Analysts at The 451 Group have been working on cloud computing for some time. Where we've got so far is to identify and define some characteristics. Like the concept, the definition will evolve over time but, at the least, clouds require internet accessibility, a shared infrastructure, on-demand characteristics, and highly flexible management. Dead easy, then. Most enterprises have all of those things already... don't they?

Cloud computing for enterprises will be mostly about culture change rather than technology integration. Sharing resources of any kind implies a maturity of cultural and organisational processes and, with the greatest respect for CIOs, this is not the incumbent organisational model of most enterprise IT.

Indeed, for CIOs, moving to a cloud model could involve destroying years of accumulated processes and organisational boundaries. Similarly, the ability to separate opex from capex expenditure means there are other overarching financial implications for buyers.

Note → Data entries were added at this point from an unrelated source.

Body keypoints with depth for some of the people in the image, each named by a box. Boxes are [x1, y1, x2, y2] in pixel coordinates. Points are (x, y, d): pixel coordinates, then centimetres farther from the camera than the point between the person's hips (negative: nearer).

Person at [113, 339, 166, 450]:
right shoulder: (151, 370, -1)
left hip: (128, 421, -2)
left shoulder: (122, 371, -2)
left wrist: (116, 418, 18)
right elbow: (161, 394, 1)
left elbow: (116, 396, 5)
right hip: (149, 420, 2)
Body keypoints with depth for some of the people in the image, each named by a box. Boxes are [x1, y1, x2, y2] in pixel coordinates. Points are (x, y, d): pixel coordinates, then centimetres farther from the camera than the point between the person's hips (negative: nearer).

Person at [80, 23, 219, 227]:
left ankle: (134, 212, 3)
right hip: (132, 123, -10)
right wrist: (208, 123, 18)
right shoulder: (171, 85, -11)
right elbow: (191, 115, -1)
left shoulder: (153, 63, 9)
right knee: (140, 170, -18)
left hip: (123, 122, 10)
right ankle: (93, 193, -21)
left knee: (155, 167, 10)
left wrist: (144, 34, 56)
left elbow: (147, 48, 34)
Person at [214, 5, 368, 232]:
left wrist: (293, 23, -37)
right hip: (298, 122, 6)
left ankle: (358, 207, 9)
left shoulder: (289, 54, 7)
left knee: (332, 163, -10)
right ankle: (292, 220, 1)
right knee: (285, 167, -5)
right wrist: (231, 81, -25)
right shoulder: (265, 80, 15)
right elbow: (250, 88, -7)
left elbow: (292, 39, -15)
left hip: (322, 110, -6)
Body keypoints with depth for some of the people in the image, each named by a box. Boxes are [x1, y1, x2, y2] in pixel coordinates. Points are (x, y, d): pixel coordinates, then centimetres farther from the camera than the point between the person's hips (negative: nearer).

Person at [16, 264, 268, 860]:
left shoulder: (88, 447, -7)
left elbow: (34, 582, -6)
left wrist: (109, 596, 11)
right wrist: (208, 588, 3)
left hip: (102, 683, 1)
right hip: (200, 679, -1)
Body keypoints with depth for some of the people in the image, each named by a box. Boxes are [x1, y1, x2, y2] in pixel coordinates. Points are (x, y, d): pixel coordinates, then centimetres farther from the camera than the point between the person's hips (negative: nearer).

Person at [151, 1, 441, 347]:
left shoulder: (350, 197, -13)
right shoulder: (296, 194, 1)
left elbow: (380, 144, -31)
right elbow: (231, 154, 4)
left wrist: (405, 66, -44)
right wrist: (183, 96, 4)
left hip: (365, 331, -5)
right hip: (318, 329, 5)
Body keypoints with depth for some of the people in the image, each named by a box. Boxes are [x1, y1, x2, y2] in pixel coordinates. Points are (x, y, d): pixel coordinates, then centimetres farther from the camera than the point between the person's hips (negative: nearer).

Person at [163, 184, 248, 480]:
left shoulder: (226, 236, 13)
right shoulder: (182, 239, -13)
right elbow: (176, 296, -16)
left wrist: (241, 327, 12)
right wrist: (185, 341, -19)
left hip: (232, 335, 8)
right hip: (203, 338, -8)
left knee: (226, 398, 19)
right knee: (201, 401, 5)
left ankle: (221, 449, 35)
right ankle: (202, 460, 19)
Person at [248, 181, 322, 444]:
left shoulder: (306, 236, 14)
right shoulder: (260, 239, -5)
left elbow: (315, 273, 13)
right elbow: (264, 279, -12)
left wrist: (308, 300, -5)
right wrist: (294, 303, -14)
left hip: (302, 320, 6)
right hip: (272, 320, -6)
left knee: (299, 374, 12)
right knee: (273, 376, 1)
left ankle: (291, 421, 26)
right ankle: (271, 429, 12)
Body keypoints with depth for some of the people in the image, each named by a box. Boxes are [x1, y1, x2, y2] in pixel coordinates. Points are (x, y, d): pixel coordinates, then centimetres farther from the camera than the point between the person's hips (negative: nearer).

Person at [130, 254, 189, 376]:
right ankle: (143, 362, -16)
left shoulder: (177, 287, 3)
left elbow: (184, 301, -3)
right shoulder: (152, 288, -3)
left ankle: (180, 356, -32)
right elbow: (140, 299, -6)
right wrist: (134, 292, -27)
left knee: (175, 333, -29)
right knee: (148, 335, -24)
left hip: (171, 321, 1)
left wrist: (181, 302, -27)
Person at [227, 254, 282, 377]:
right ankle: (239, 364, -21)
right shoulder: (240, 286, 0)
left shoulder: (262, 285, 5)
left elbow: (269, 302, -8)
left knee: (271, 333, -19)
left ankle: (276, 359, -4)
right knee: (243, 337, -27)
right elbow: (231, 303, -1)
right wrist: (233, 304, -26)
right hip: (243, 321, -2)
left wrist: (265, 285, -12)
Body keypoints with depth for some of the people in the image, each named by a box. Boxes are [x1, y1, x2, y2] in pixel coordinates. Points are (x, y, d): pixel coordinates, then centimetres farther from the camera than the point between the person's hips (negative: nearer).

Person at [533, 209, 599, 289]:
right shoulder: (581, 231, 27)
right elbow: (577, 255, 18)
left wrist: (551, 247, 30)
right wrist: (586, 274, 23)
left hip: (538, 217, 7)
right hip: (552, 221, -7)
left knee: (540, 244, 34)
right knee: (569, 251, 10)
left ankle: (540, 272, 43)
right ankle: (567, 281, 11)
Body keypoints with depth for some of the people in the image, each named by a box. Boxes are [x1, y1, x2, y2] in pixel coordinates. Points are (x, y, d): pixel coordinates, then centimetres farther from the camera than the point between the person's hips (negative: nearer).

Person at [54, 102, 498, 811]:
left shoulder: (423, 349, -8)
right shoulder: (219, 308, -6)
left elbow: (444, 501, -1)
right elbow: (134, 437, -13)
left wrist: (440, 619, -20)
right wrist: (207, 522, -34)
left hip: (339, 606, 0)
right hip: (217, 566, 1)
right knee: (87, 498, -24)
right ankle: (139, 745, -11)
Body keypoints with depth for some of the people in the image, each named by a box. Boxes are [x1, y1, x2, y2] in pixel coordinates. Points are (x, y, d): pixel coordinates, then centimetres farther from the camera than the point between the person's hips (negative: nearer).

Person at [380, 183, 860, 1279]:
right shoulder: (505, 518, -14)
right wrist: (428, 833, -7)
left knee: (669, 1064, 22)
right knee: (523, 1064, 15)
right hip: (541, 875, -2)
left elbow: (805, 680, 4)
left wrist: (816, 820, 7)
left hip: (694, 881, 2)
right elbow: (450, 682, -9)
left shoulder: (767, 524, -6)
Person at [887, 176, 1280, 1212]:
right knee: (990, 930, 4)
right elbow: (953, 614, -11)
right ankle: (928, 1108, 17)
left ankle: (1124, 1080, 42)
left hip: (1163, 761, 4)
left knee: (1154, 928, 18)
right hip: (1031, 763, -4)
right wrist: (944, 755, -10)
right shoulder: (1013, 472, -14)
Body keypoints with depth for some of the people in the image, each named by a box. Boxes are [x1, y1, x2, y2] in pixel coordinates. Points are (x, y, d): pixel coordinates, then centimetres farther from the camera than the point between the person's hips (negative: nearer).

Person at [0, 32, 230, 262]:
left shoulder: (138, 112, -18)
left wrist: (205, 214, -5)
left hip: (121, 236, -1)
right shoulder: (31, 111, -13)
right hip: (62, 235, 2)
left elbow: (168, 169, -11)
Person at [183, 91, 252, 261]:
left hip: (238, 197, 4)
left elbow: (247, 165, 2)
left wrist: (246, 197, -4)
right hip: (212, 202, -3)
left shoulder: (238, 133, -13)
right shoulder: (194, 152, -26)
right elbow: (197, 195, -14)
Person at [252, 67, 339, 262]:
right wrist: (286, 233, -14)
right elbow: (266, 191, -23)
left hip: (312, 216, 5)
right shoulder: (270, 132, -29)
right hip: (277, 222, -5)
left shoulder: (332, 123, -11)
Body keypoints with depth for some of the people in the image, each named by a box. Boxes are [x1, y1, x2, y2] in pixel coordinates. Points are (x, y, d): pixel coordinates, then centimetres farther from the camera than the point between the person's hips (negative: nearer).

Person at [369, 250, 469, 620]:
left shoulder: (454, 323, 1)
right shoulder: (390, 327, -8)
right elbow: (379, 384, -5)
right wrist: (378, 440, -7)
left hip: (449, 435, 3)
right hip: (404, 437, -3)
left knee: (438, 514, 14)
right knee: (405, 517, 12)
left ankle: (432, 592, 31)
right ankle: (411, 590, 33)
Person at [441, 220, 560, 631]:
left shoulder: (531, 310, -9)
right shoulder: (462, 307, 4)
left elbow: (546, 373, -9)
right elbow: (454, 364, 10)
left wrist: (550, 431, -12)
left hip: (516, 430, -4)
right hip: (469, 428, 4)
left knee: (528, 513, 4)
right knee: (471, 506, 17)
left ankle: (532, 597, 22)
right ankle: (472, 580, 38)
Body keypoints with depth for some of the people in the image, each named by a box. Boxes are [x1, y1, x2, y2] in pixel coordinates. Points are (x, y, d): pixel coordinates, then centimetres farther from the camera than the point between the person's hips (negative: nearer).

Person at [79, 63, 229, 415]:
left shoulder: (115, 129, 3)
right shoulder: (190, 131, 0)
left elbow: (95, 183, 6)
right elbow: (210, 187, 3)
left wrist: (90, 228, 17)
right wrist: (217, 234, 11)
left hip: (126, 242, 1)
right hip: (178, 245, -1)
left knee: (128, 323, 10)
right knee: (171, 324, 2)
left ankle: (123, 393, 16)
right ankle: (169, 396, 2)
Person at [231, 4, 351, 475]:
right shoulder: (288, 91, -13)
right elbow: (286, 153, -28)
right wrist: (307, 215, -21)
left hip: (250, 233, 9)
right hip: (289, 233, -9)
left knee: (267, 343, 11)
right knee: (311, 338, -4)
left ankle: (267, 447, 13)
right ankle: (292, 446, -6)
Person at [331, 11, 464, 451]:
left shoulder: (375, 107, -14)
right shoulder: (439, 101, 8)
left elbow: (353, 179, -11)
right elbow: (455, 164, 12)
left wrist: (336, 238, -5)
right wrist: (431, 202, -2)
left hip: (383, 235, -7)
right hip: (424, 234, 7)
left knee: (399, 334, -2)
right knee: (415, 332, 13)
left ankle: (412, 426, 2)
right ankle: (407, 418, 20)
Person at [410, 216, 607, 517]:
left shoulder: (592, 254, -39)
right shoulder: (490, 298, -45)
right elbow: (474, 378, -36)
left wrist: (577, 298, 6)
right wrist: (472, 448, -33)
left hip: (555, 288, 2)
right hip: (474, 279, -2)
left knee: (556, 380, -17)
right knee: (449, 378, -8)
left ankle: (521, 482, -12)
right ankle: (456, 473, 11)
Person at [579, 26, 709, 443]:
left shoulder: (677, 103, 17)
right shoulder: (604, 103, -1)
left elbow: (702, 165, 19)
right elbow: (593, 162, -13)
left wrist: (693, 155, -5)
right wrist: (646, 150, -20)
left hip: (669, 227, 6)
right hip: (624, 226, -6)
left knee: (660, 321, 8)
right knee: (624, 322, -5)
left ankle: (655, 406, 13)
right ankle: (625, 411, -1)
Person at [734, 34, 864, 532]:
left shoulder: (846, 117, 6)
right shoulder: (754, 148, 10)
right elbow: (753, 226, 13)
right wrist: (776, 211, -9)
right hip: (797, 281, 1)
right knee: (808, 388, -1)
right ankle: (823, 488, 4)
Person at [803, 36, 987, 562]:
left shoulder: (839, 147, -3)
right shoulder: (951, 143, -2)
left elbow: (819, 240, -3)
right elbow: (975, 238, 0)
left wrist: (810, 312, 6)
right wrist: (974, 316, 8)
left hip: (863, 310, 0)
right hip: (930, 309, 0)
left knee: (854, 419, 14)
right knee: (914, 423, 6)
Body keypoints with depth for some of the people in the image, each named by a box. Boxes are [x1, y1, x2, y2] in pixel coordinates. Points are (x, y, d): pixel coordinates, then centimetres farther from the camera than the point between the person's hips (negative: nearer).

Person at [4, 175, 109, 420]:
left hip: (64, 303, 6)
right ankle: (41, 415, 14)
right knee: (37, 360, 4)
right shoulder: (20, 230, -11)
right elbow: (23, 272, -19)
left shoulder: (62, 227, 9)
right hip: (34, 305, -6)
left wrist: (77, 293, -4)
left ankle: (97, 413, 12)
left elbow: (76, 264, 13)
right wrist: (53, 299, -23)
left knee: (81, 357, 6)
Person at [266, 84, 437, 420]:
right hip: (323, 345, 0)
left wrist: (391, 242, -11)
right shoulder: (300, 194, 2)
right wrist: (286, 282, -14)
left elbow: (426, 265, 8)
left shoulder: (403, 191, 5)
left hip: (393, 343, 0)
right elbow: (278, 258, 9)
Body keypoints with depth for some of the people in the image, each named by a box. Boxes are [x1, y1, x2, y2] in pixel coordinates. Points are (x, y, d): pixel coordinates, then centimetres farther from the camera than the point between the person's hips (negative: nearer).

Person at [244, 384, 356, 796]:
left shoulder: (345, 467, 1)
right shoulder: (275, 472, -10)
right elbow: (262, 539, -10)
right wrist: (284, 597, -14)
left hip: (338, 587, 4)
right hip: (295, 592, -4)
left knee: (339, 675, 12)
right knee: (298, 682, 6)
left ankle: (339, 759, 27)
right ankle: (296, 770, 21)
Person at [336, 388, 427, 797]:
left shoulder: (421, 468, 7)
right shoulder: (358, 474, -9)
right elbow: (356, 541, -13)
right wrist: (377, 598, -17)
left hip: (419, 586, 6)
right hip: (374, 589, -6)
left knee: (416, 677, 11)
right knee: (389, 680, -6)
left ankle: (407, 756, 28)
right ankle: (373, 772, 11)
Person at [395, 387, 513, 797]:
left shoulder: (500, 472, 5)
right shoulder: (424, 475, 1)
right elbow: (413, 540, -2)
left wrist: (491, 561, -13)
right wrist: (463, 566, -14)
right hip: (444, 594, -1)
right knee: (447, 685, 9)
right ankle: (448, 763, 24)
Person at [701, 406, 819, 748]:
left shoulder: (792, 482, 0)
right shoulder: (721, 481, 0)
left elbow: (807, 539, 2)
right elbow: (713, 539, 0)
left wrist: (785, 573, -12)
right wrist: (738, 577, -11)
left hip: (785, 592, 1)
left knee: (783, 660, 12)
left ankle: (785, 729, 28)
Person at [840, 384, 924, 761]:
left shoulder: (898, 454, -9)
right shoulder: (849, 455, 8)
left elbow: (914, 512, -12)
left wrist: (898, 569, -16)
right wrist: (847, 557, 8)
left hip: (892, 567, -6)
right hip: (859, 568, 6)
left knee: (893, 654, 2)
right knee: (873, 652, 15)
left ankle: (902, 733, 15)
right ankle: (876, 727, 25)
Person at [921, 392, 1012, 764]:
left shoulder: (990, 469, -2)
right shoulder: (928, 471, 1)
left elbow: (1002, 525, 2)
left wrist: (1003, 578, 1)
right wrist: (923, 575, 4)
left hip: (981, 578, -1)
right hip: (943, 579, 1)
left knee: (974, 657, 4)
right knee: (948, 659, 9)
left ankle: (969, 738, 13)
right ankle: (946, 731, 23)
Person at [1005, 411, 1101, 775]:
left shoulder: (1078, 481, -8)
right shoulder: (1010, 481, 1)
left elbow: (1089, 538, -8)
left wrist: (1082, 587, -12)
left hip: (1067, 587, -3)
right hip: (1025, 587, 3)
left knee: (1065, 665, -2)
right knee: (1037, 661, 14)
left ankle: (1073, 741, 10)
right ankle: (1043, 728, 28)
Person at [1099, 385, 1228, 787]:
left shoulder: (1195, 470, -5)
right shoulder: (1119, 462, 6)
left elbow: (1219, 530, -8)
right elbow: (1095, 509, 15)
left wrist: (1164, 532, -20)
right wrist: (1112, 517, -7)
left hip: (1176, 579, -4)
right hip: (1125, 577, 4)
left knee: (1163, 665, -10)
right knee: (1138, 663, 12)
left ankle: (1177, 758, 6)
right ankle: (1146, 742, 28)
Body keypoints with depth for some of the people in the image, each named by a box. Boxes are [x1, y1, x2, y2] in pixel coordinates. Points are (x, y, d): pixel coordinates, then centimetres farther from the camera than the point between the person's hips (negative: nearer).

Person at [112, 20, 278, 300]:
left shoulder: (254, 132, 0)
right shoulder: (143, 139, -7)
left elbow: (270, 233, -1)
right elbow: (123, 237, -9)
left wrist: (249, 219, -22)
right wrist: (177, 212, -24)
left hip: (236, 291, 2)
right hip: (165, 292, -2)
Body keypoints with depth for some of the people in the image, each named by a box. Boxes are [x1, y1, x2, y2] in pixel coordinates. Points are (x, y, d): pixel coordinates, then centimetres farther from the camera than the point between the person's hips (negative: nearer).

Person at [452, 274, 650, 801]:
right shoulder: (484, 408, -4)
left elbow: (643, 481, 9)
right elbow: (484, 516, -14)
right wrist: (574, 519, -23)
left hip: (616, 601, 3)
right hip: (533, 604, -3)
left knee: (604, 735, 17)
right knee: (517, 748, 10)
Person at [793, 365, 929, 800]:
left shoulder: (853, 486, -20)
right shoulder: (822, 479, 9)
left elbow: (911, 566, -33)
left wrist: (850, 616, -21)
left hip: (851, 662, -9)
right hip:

Cloud computing today is a triumph of vision over actual form. In just six short months it has become a key industry conversation even though software as a service (SaaS) has taken 10 years to reach its current state of maturity, and only recently has become a truly disruptive force for end users, business models and the software industry itself.

Cloud computing is neither SaaS nor internet applications. Salesforce.com is not cloud computing. Neither is Basecamp in on-demand project management. These applications, or ones like them, may be partially built on cloud infrastructure, but that doesn't make them cloud computing.

My tuppeny-worth? When faced with genuinely innovative and disruptive services and models, CIOs have a duty to be risk aware, even if their personal inclination is to innovate like mad. The role of the CIO is to get information to where it can be put to best and most profitable use. The 'I' in CIO stands for information not innovation and, while innovation is critical for any CIO, they want metrics to back up investments.

It's worth repeating. If you don't know what to measure then the basis on which investment decisions are being made is fundamentally undermined. Are CIOs ready to buy into the cloud computing concept, or is it still a vendor-generated phenomenon? Apart from the innumerable people and process issues of moving to a cloud environment and investing in the supporting architectures, the licensing costs remain a mystery.